The second commitment is that MPB has a healthy and strong capital base and it will not take undue risk to push profits higher in order to impress analysts or others.
The third commitment is that in times of crisis, and although the share prices has declined, but opportunities are created, and according to Vgenopoulos, “Marfin Popular Bank is ready to seize the opportunities and come out of the crisis much stronger.”
Shareholders approved the Board’s proposal for the payment of a final and total dividend of 35 euro cents per share.

Under fire
Vgenopoulos came under fire from a shareholder for his decision to sell his substantial personal stake in the Bank to Dubai at EUR 12 per share, and the way the share price advanced in the run-up to the deal and after which, the share price nose-dived to c.

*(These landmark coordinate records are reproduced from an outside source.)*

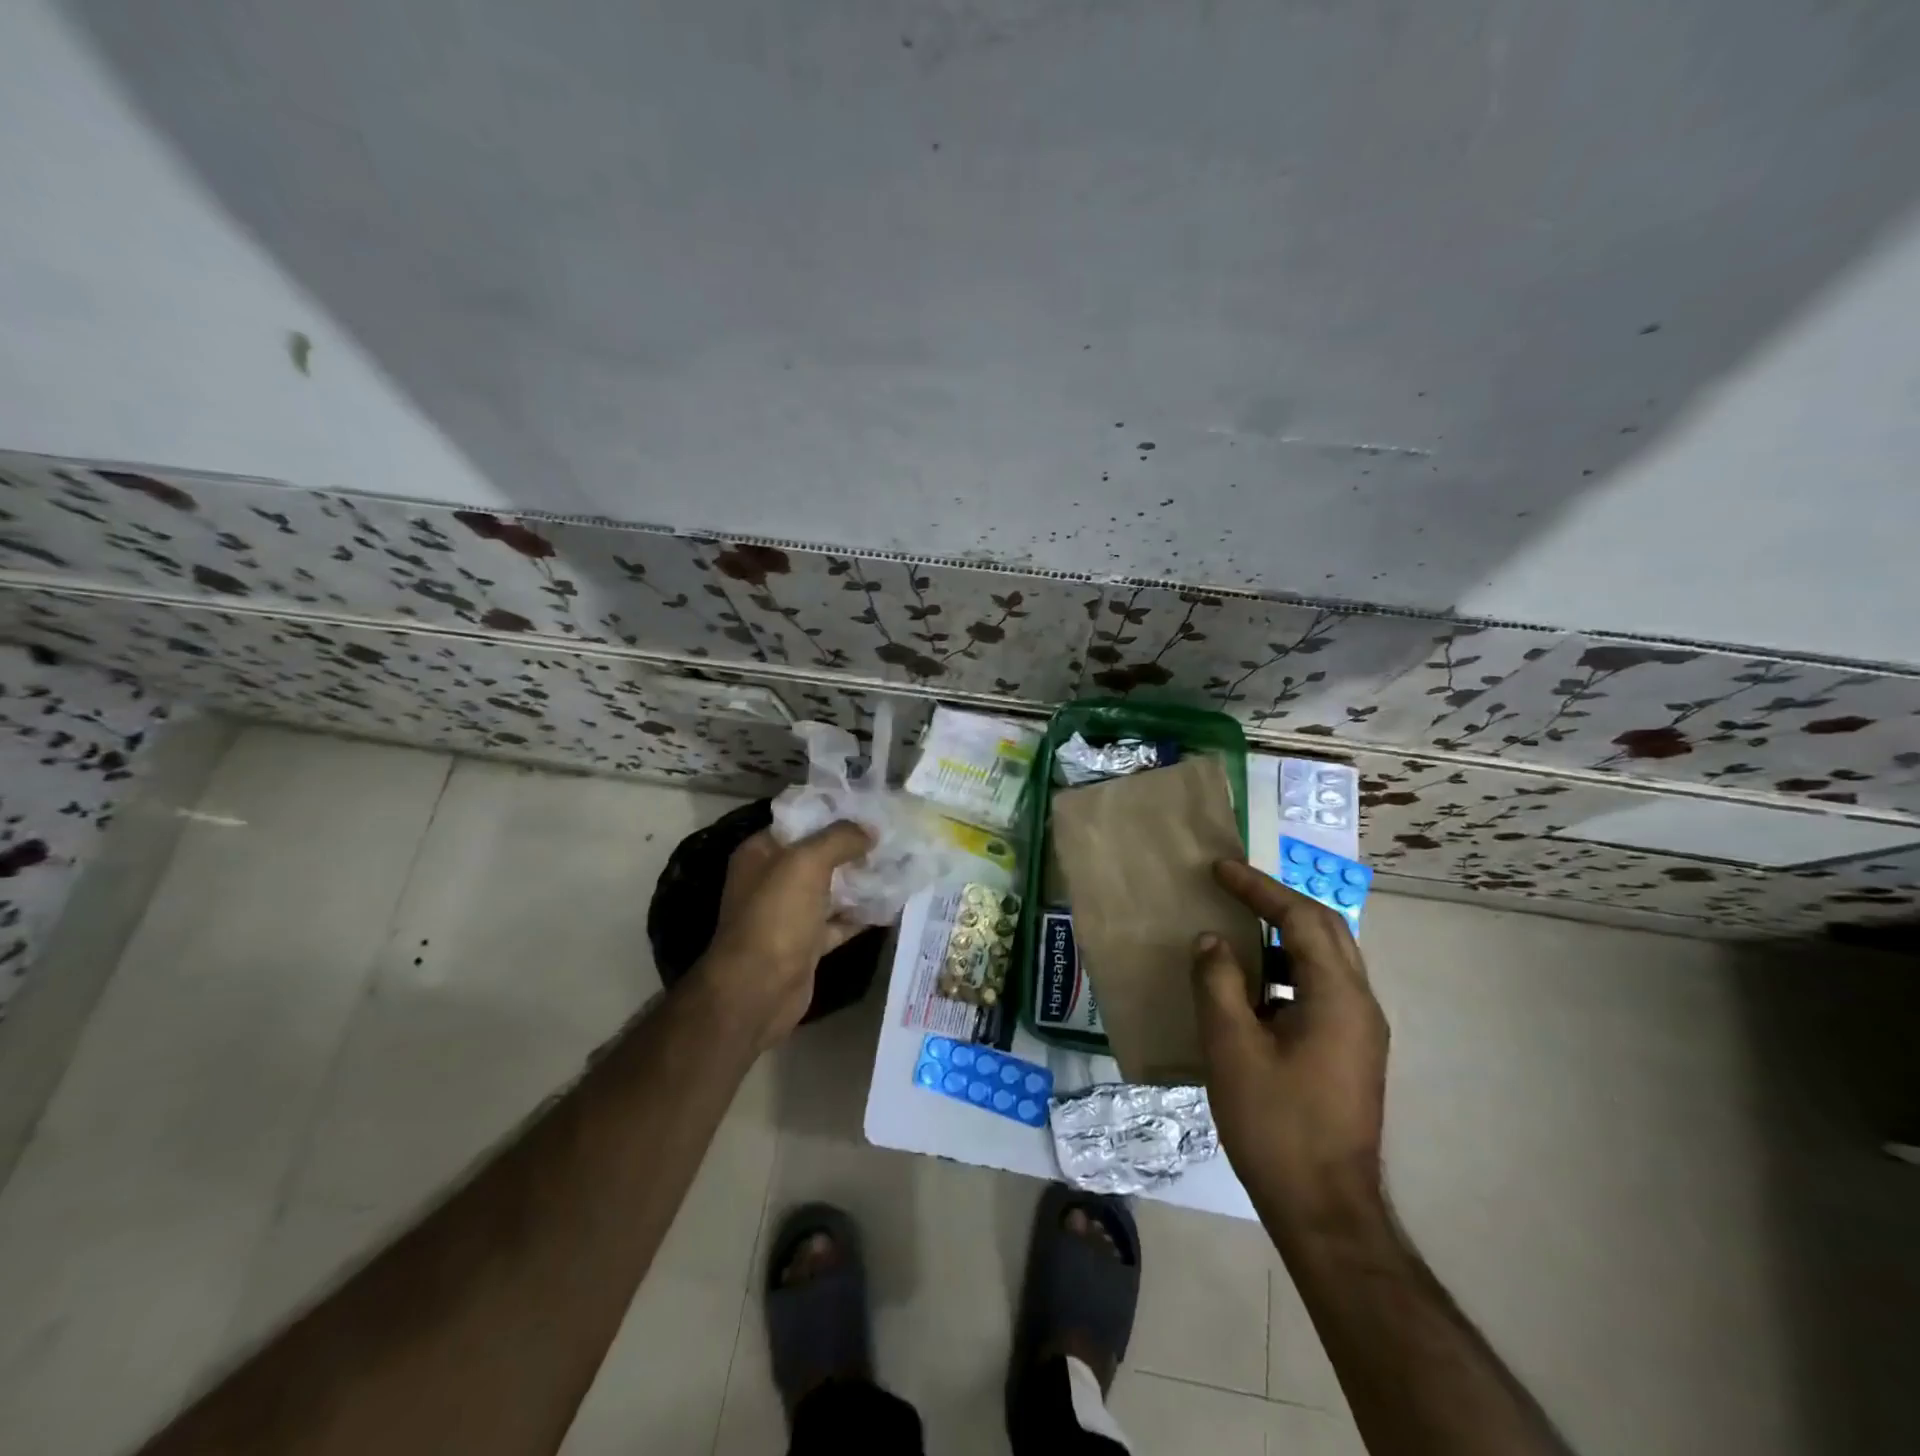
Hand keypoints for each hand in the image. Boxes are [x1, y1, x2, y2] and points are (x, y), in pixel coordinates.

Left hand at [697, 823, 872, 1049]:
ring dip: (862, 880)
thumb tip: (870, 829)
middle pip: (819, 855)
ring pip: (832, 889)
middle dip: (854, 847)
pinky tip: (893, 903)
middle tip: (893, 836)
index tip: (871, 808)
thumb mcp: (806, 863)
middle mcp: (772, 880)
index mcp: (761, 853)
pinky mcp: (807, 943)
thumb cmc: (776, 916)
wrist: (758, 990)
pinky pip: (839, 921)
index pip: (799, 822)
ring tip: (901, 864)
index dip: (834, 813)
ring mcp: (789, 913)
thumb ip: (839, 839)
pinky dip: (862, 914)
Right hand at [1192, 859, 1388, 1239]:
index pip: (1301, 919)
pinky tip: (1250, 987)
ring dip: (1282, 935)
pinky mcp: (1351, 1051)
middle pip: (1324, 930)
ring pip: (1326, 960)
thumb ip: (1218, 983)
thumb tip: (1211, 940)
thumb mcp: (1232, 1048)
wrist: (1324, 1209)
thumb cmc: (1275, 1124)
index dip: (1259, 888)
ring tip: (1237, 927)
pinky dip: (1286, 970)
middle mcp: (1360, 1004)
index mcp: (1337, 997)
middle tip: (1232, 887)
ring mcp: (1360, 1030)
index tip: (1220, 869)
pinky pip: (1321, 989)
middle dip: (1277, 902)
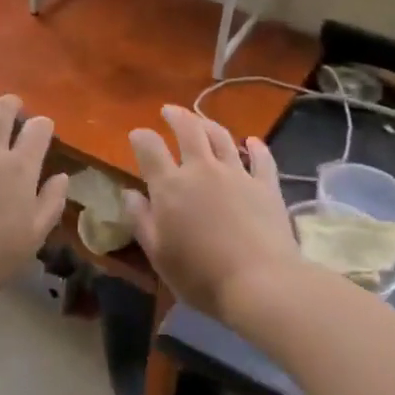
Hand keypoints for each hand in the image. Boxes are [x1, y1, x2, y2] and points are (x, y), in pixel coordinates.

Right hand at [125, 106, 298, 321]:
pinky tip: (252, 142)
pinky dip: (256, 147)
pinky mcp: (266, 186)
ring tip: (201, 121)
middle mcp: (202, 170)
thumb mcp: (159, 254)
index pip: (150, 148)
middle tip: (169, 110)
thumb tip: (129, 193)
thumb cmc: (200, 276)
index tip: (137, 135)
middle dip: (176, 116)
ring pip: (222, 137)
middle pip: (189, 130)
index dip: (141, 137)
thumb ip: (141, 220)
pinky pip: (261, 158)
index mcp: (170, 186)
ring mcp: (237, 174)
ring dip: (208, 124)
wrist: (260, 283)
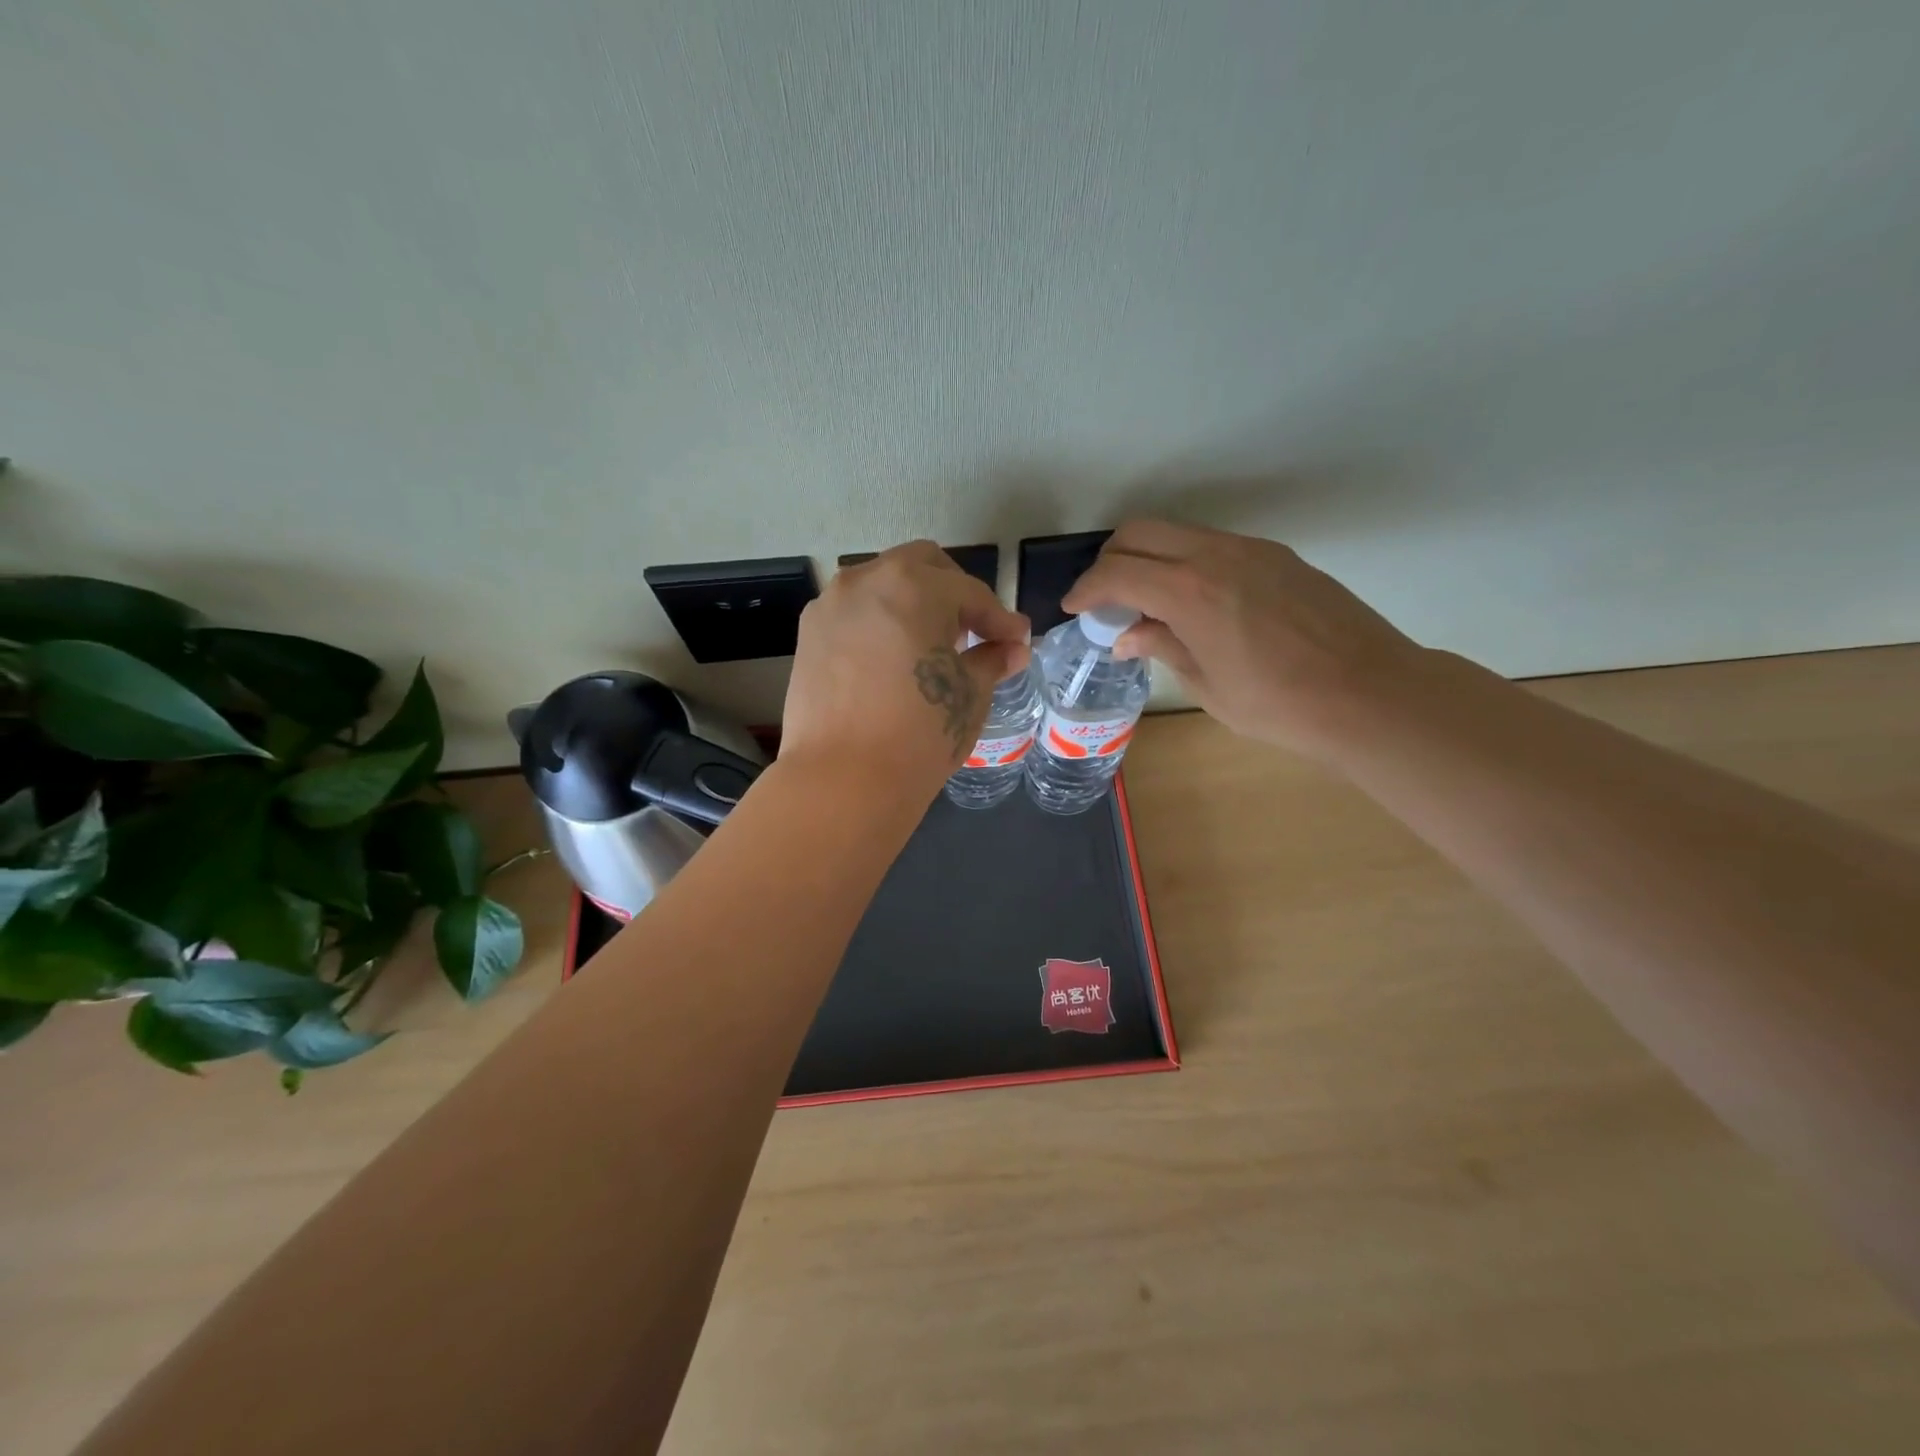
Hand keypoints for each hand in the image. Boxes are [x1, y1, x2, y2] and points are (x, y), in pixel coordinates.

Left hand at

EUR 6/share.
The shareholder suggested if the share sale may have been connected with the deterioration in the profitability forecast that was now being conveyed to the rest of shareholders.
“I did the transaction in October 2007 and you can rest assured that I had no knowledge of how things would go. We did not even know how 2007 would end, which mind you was a fantastic year, let alone that in May 2008, we would be obliged to issue a profit warning on the 2008 year-end forecast,” said Vgenopoulos.
He added that, “I would have sold my shares to Dubai even if the share price was EUR 9 or EUR 2 per share for personal reasons.”
Immediately after the Vgenopoulos transaction with Dubai, other senior executives of MPB Group, its insurance divisions Cyprialife and Laiki Insurance as well as the Staff Provident Fund proceeded with substantial sales of the Bank’s shares. Only recently one senior executive purchased a tiny amount of shares.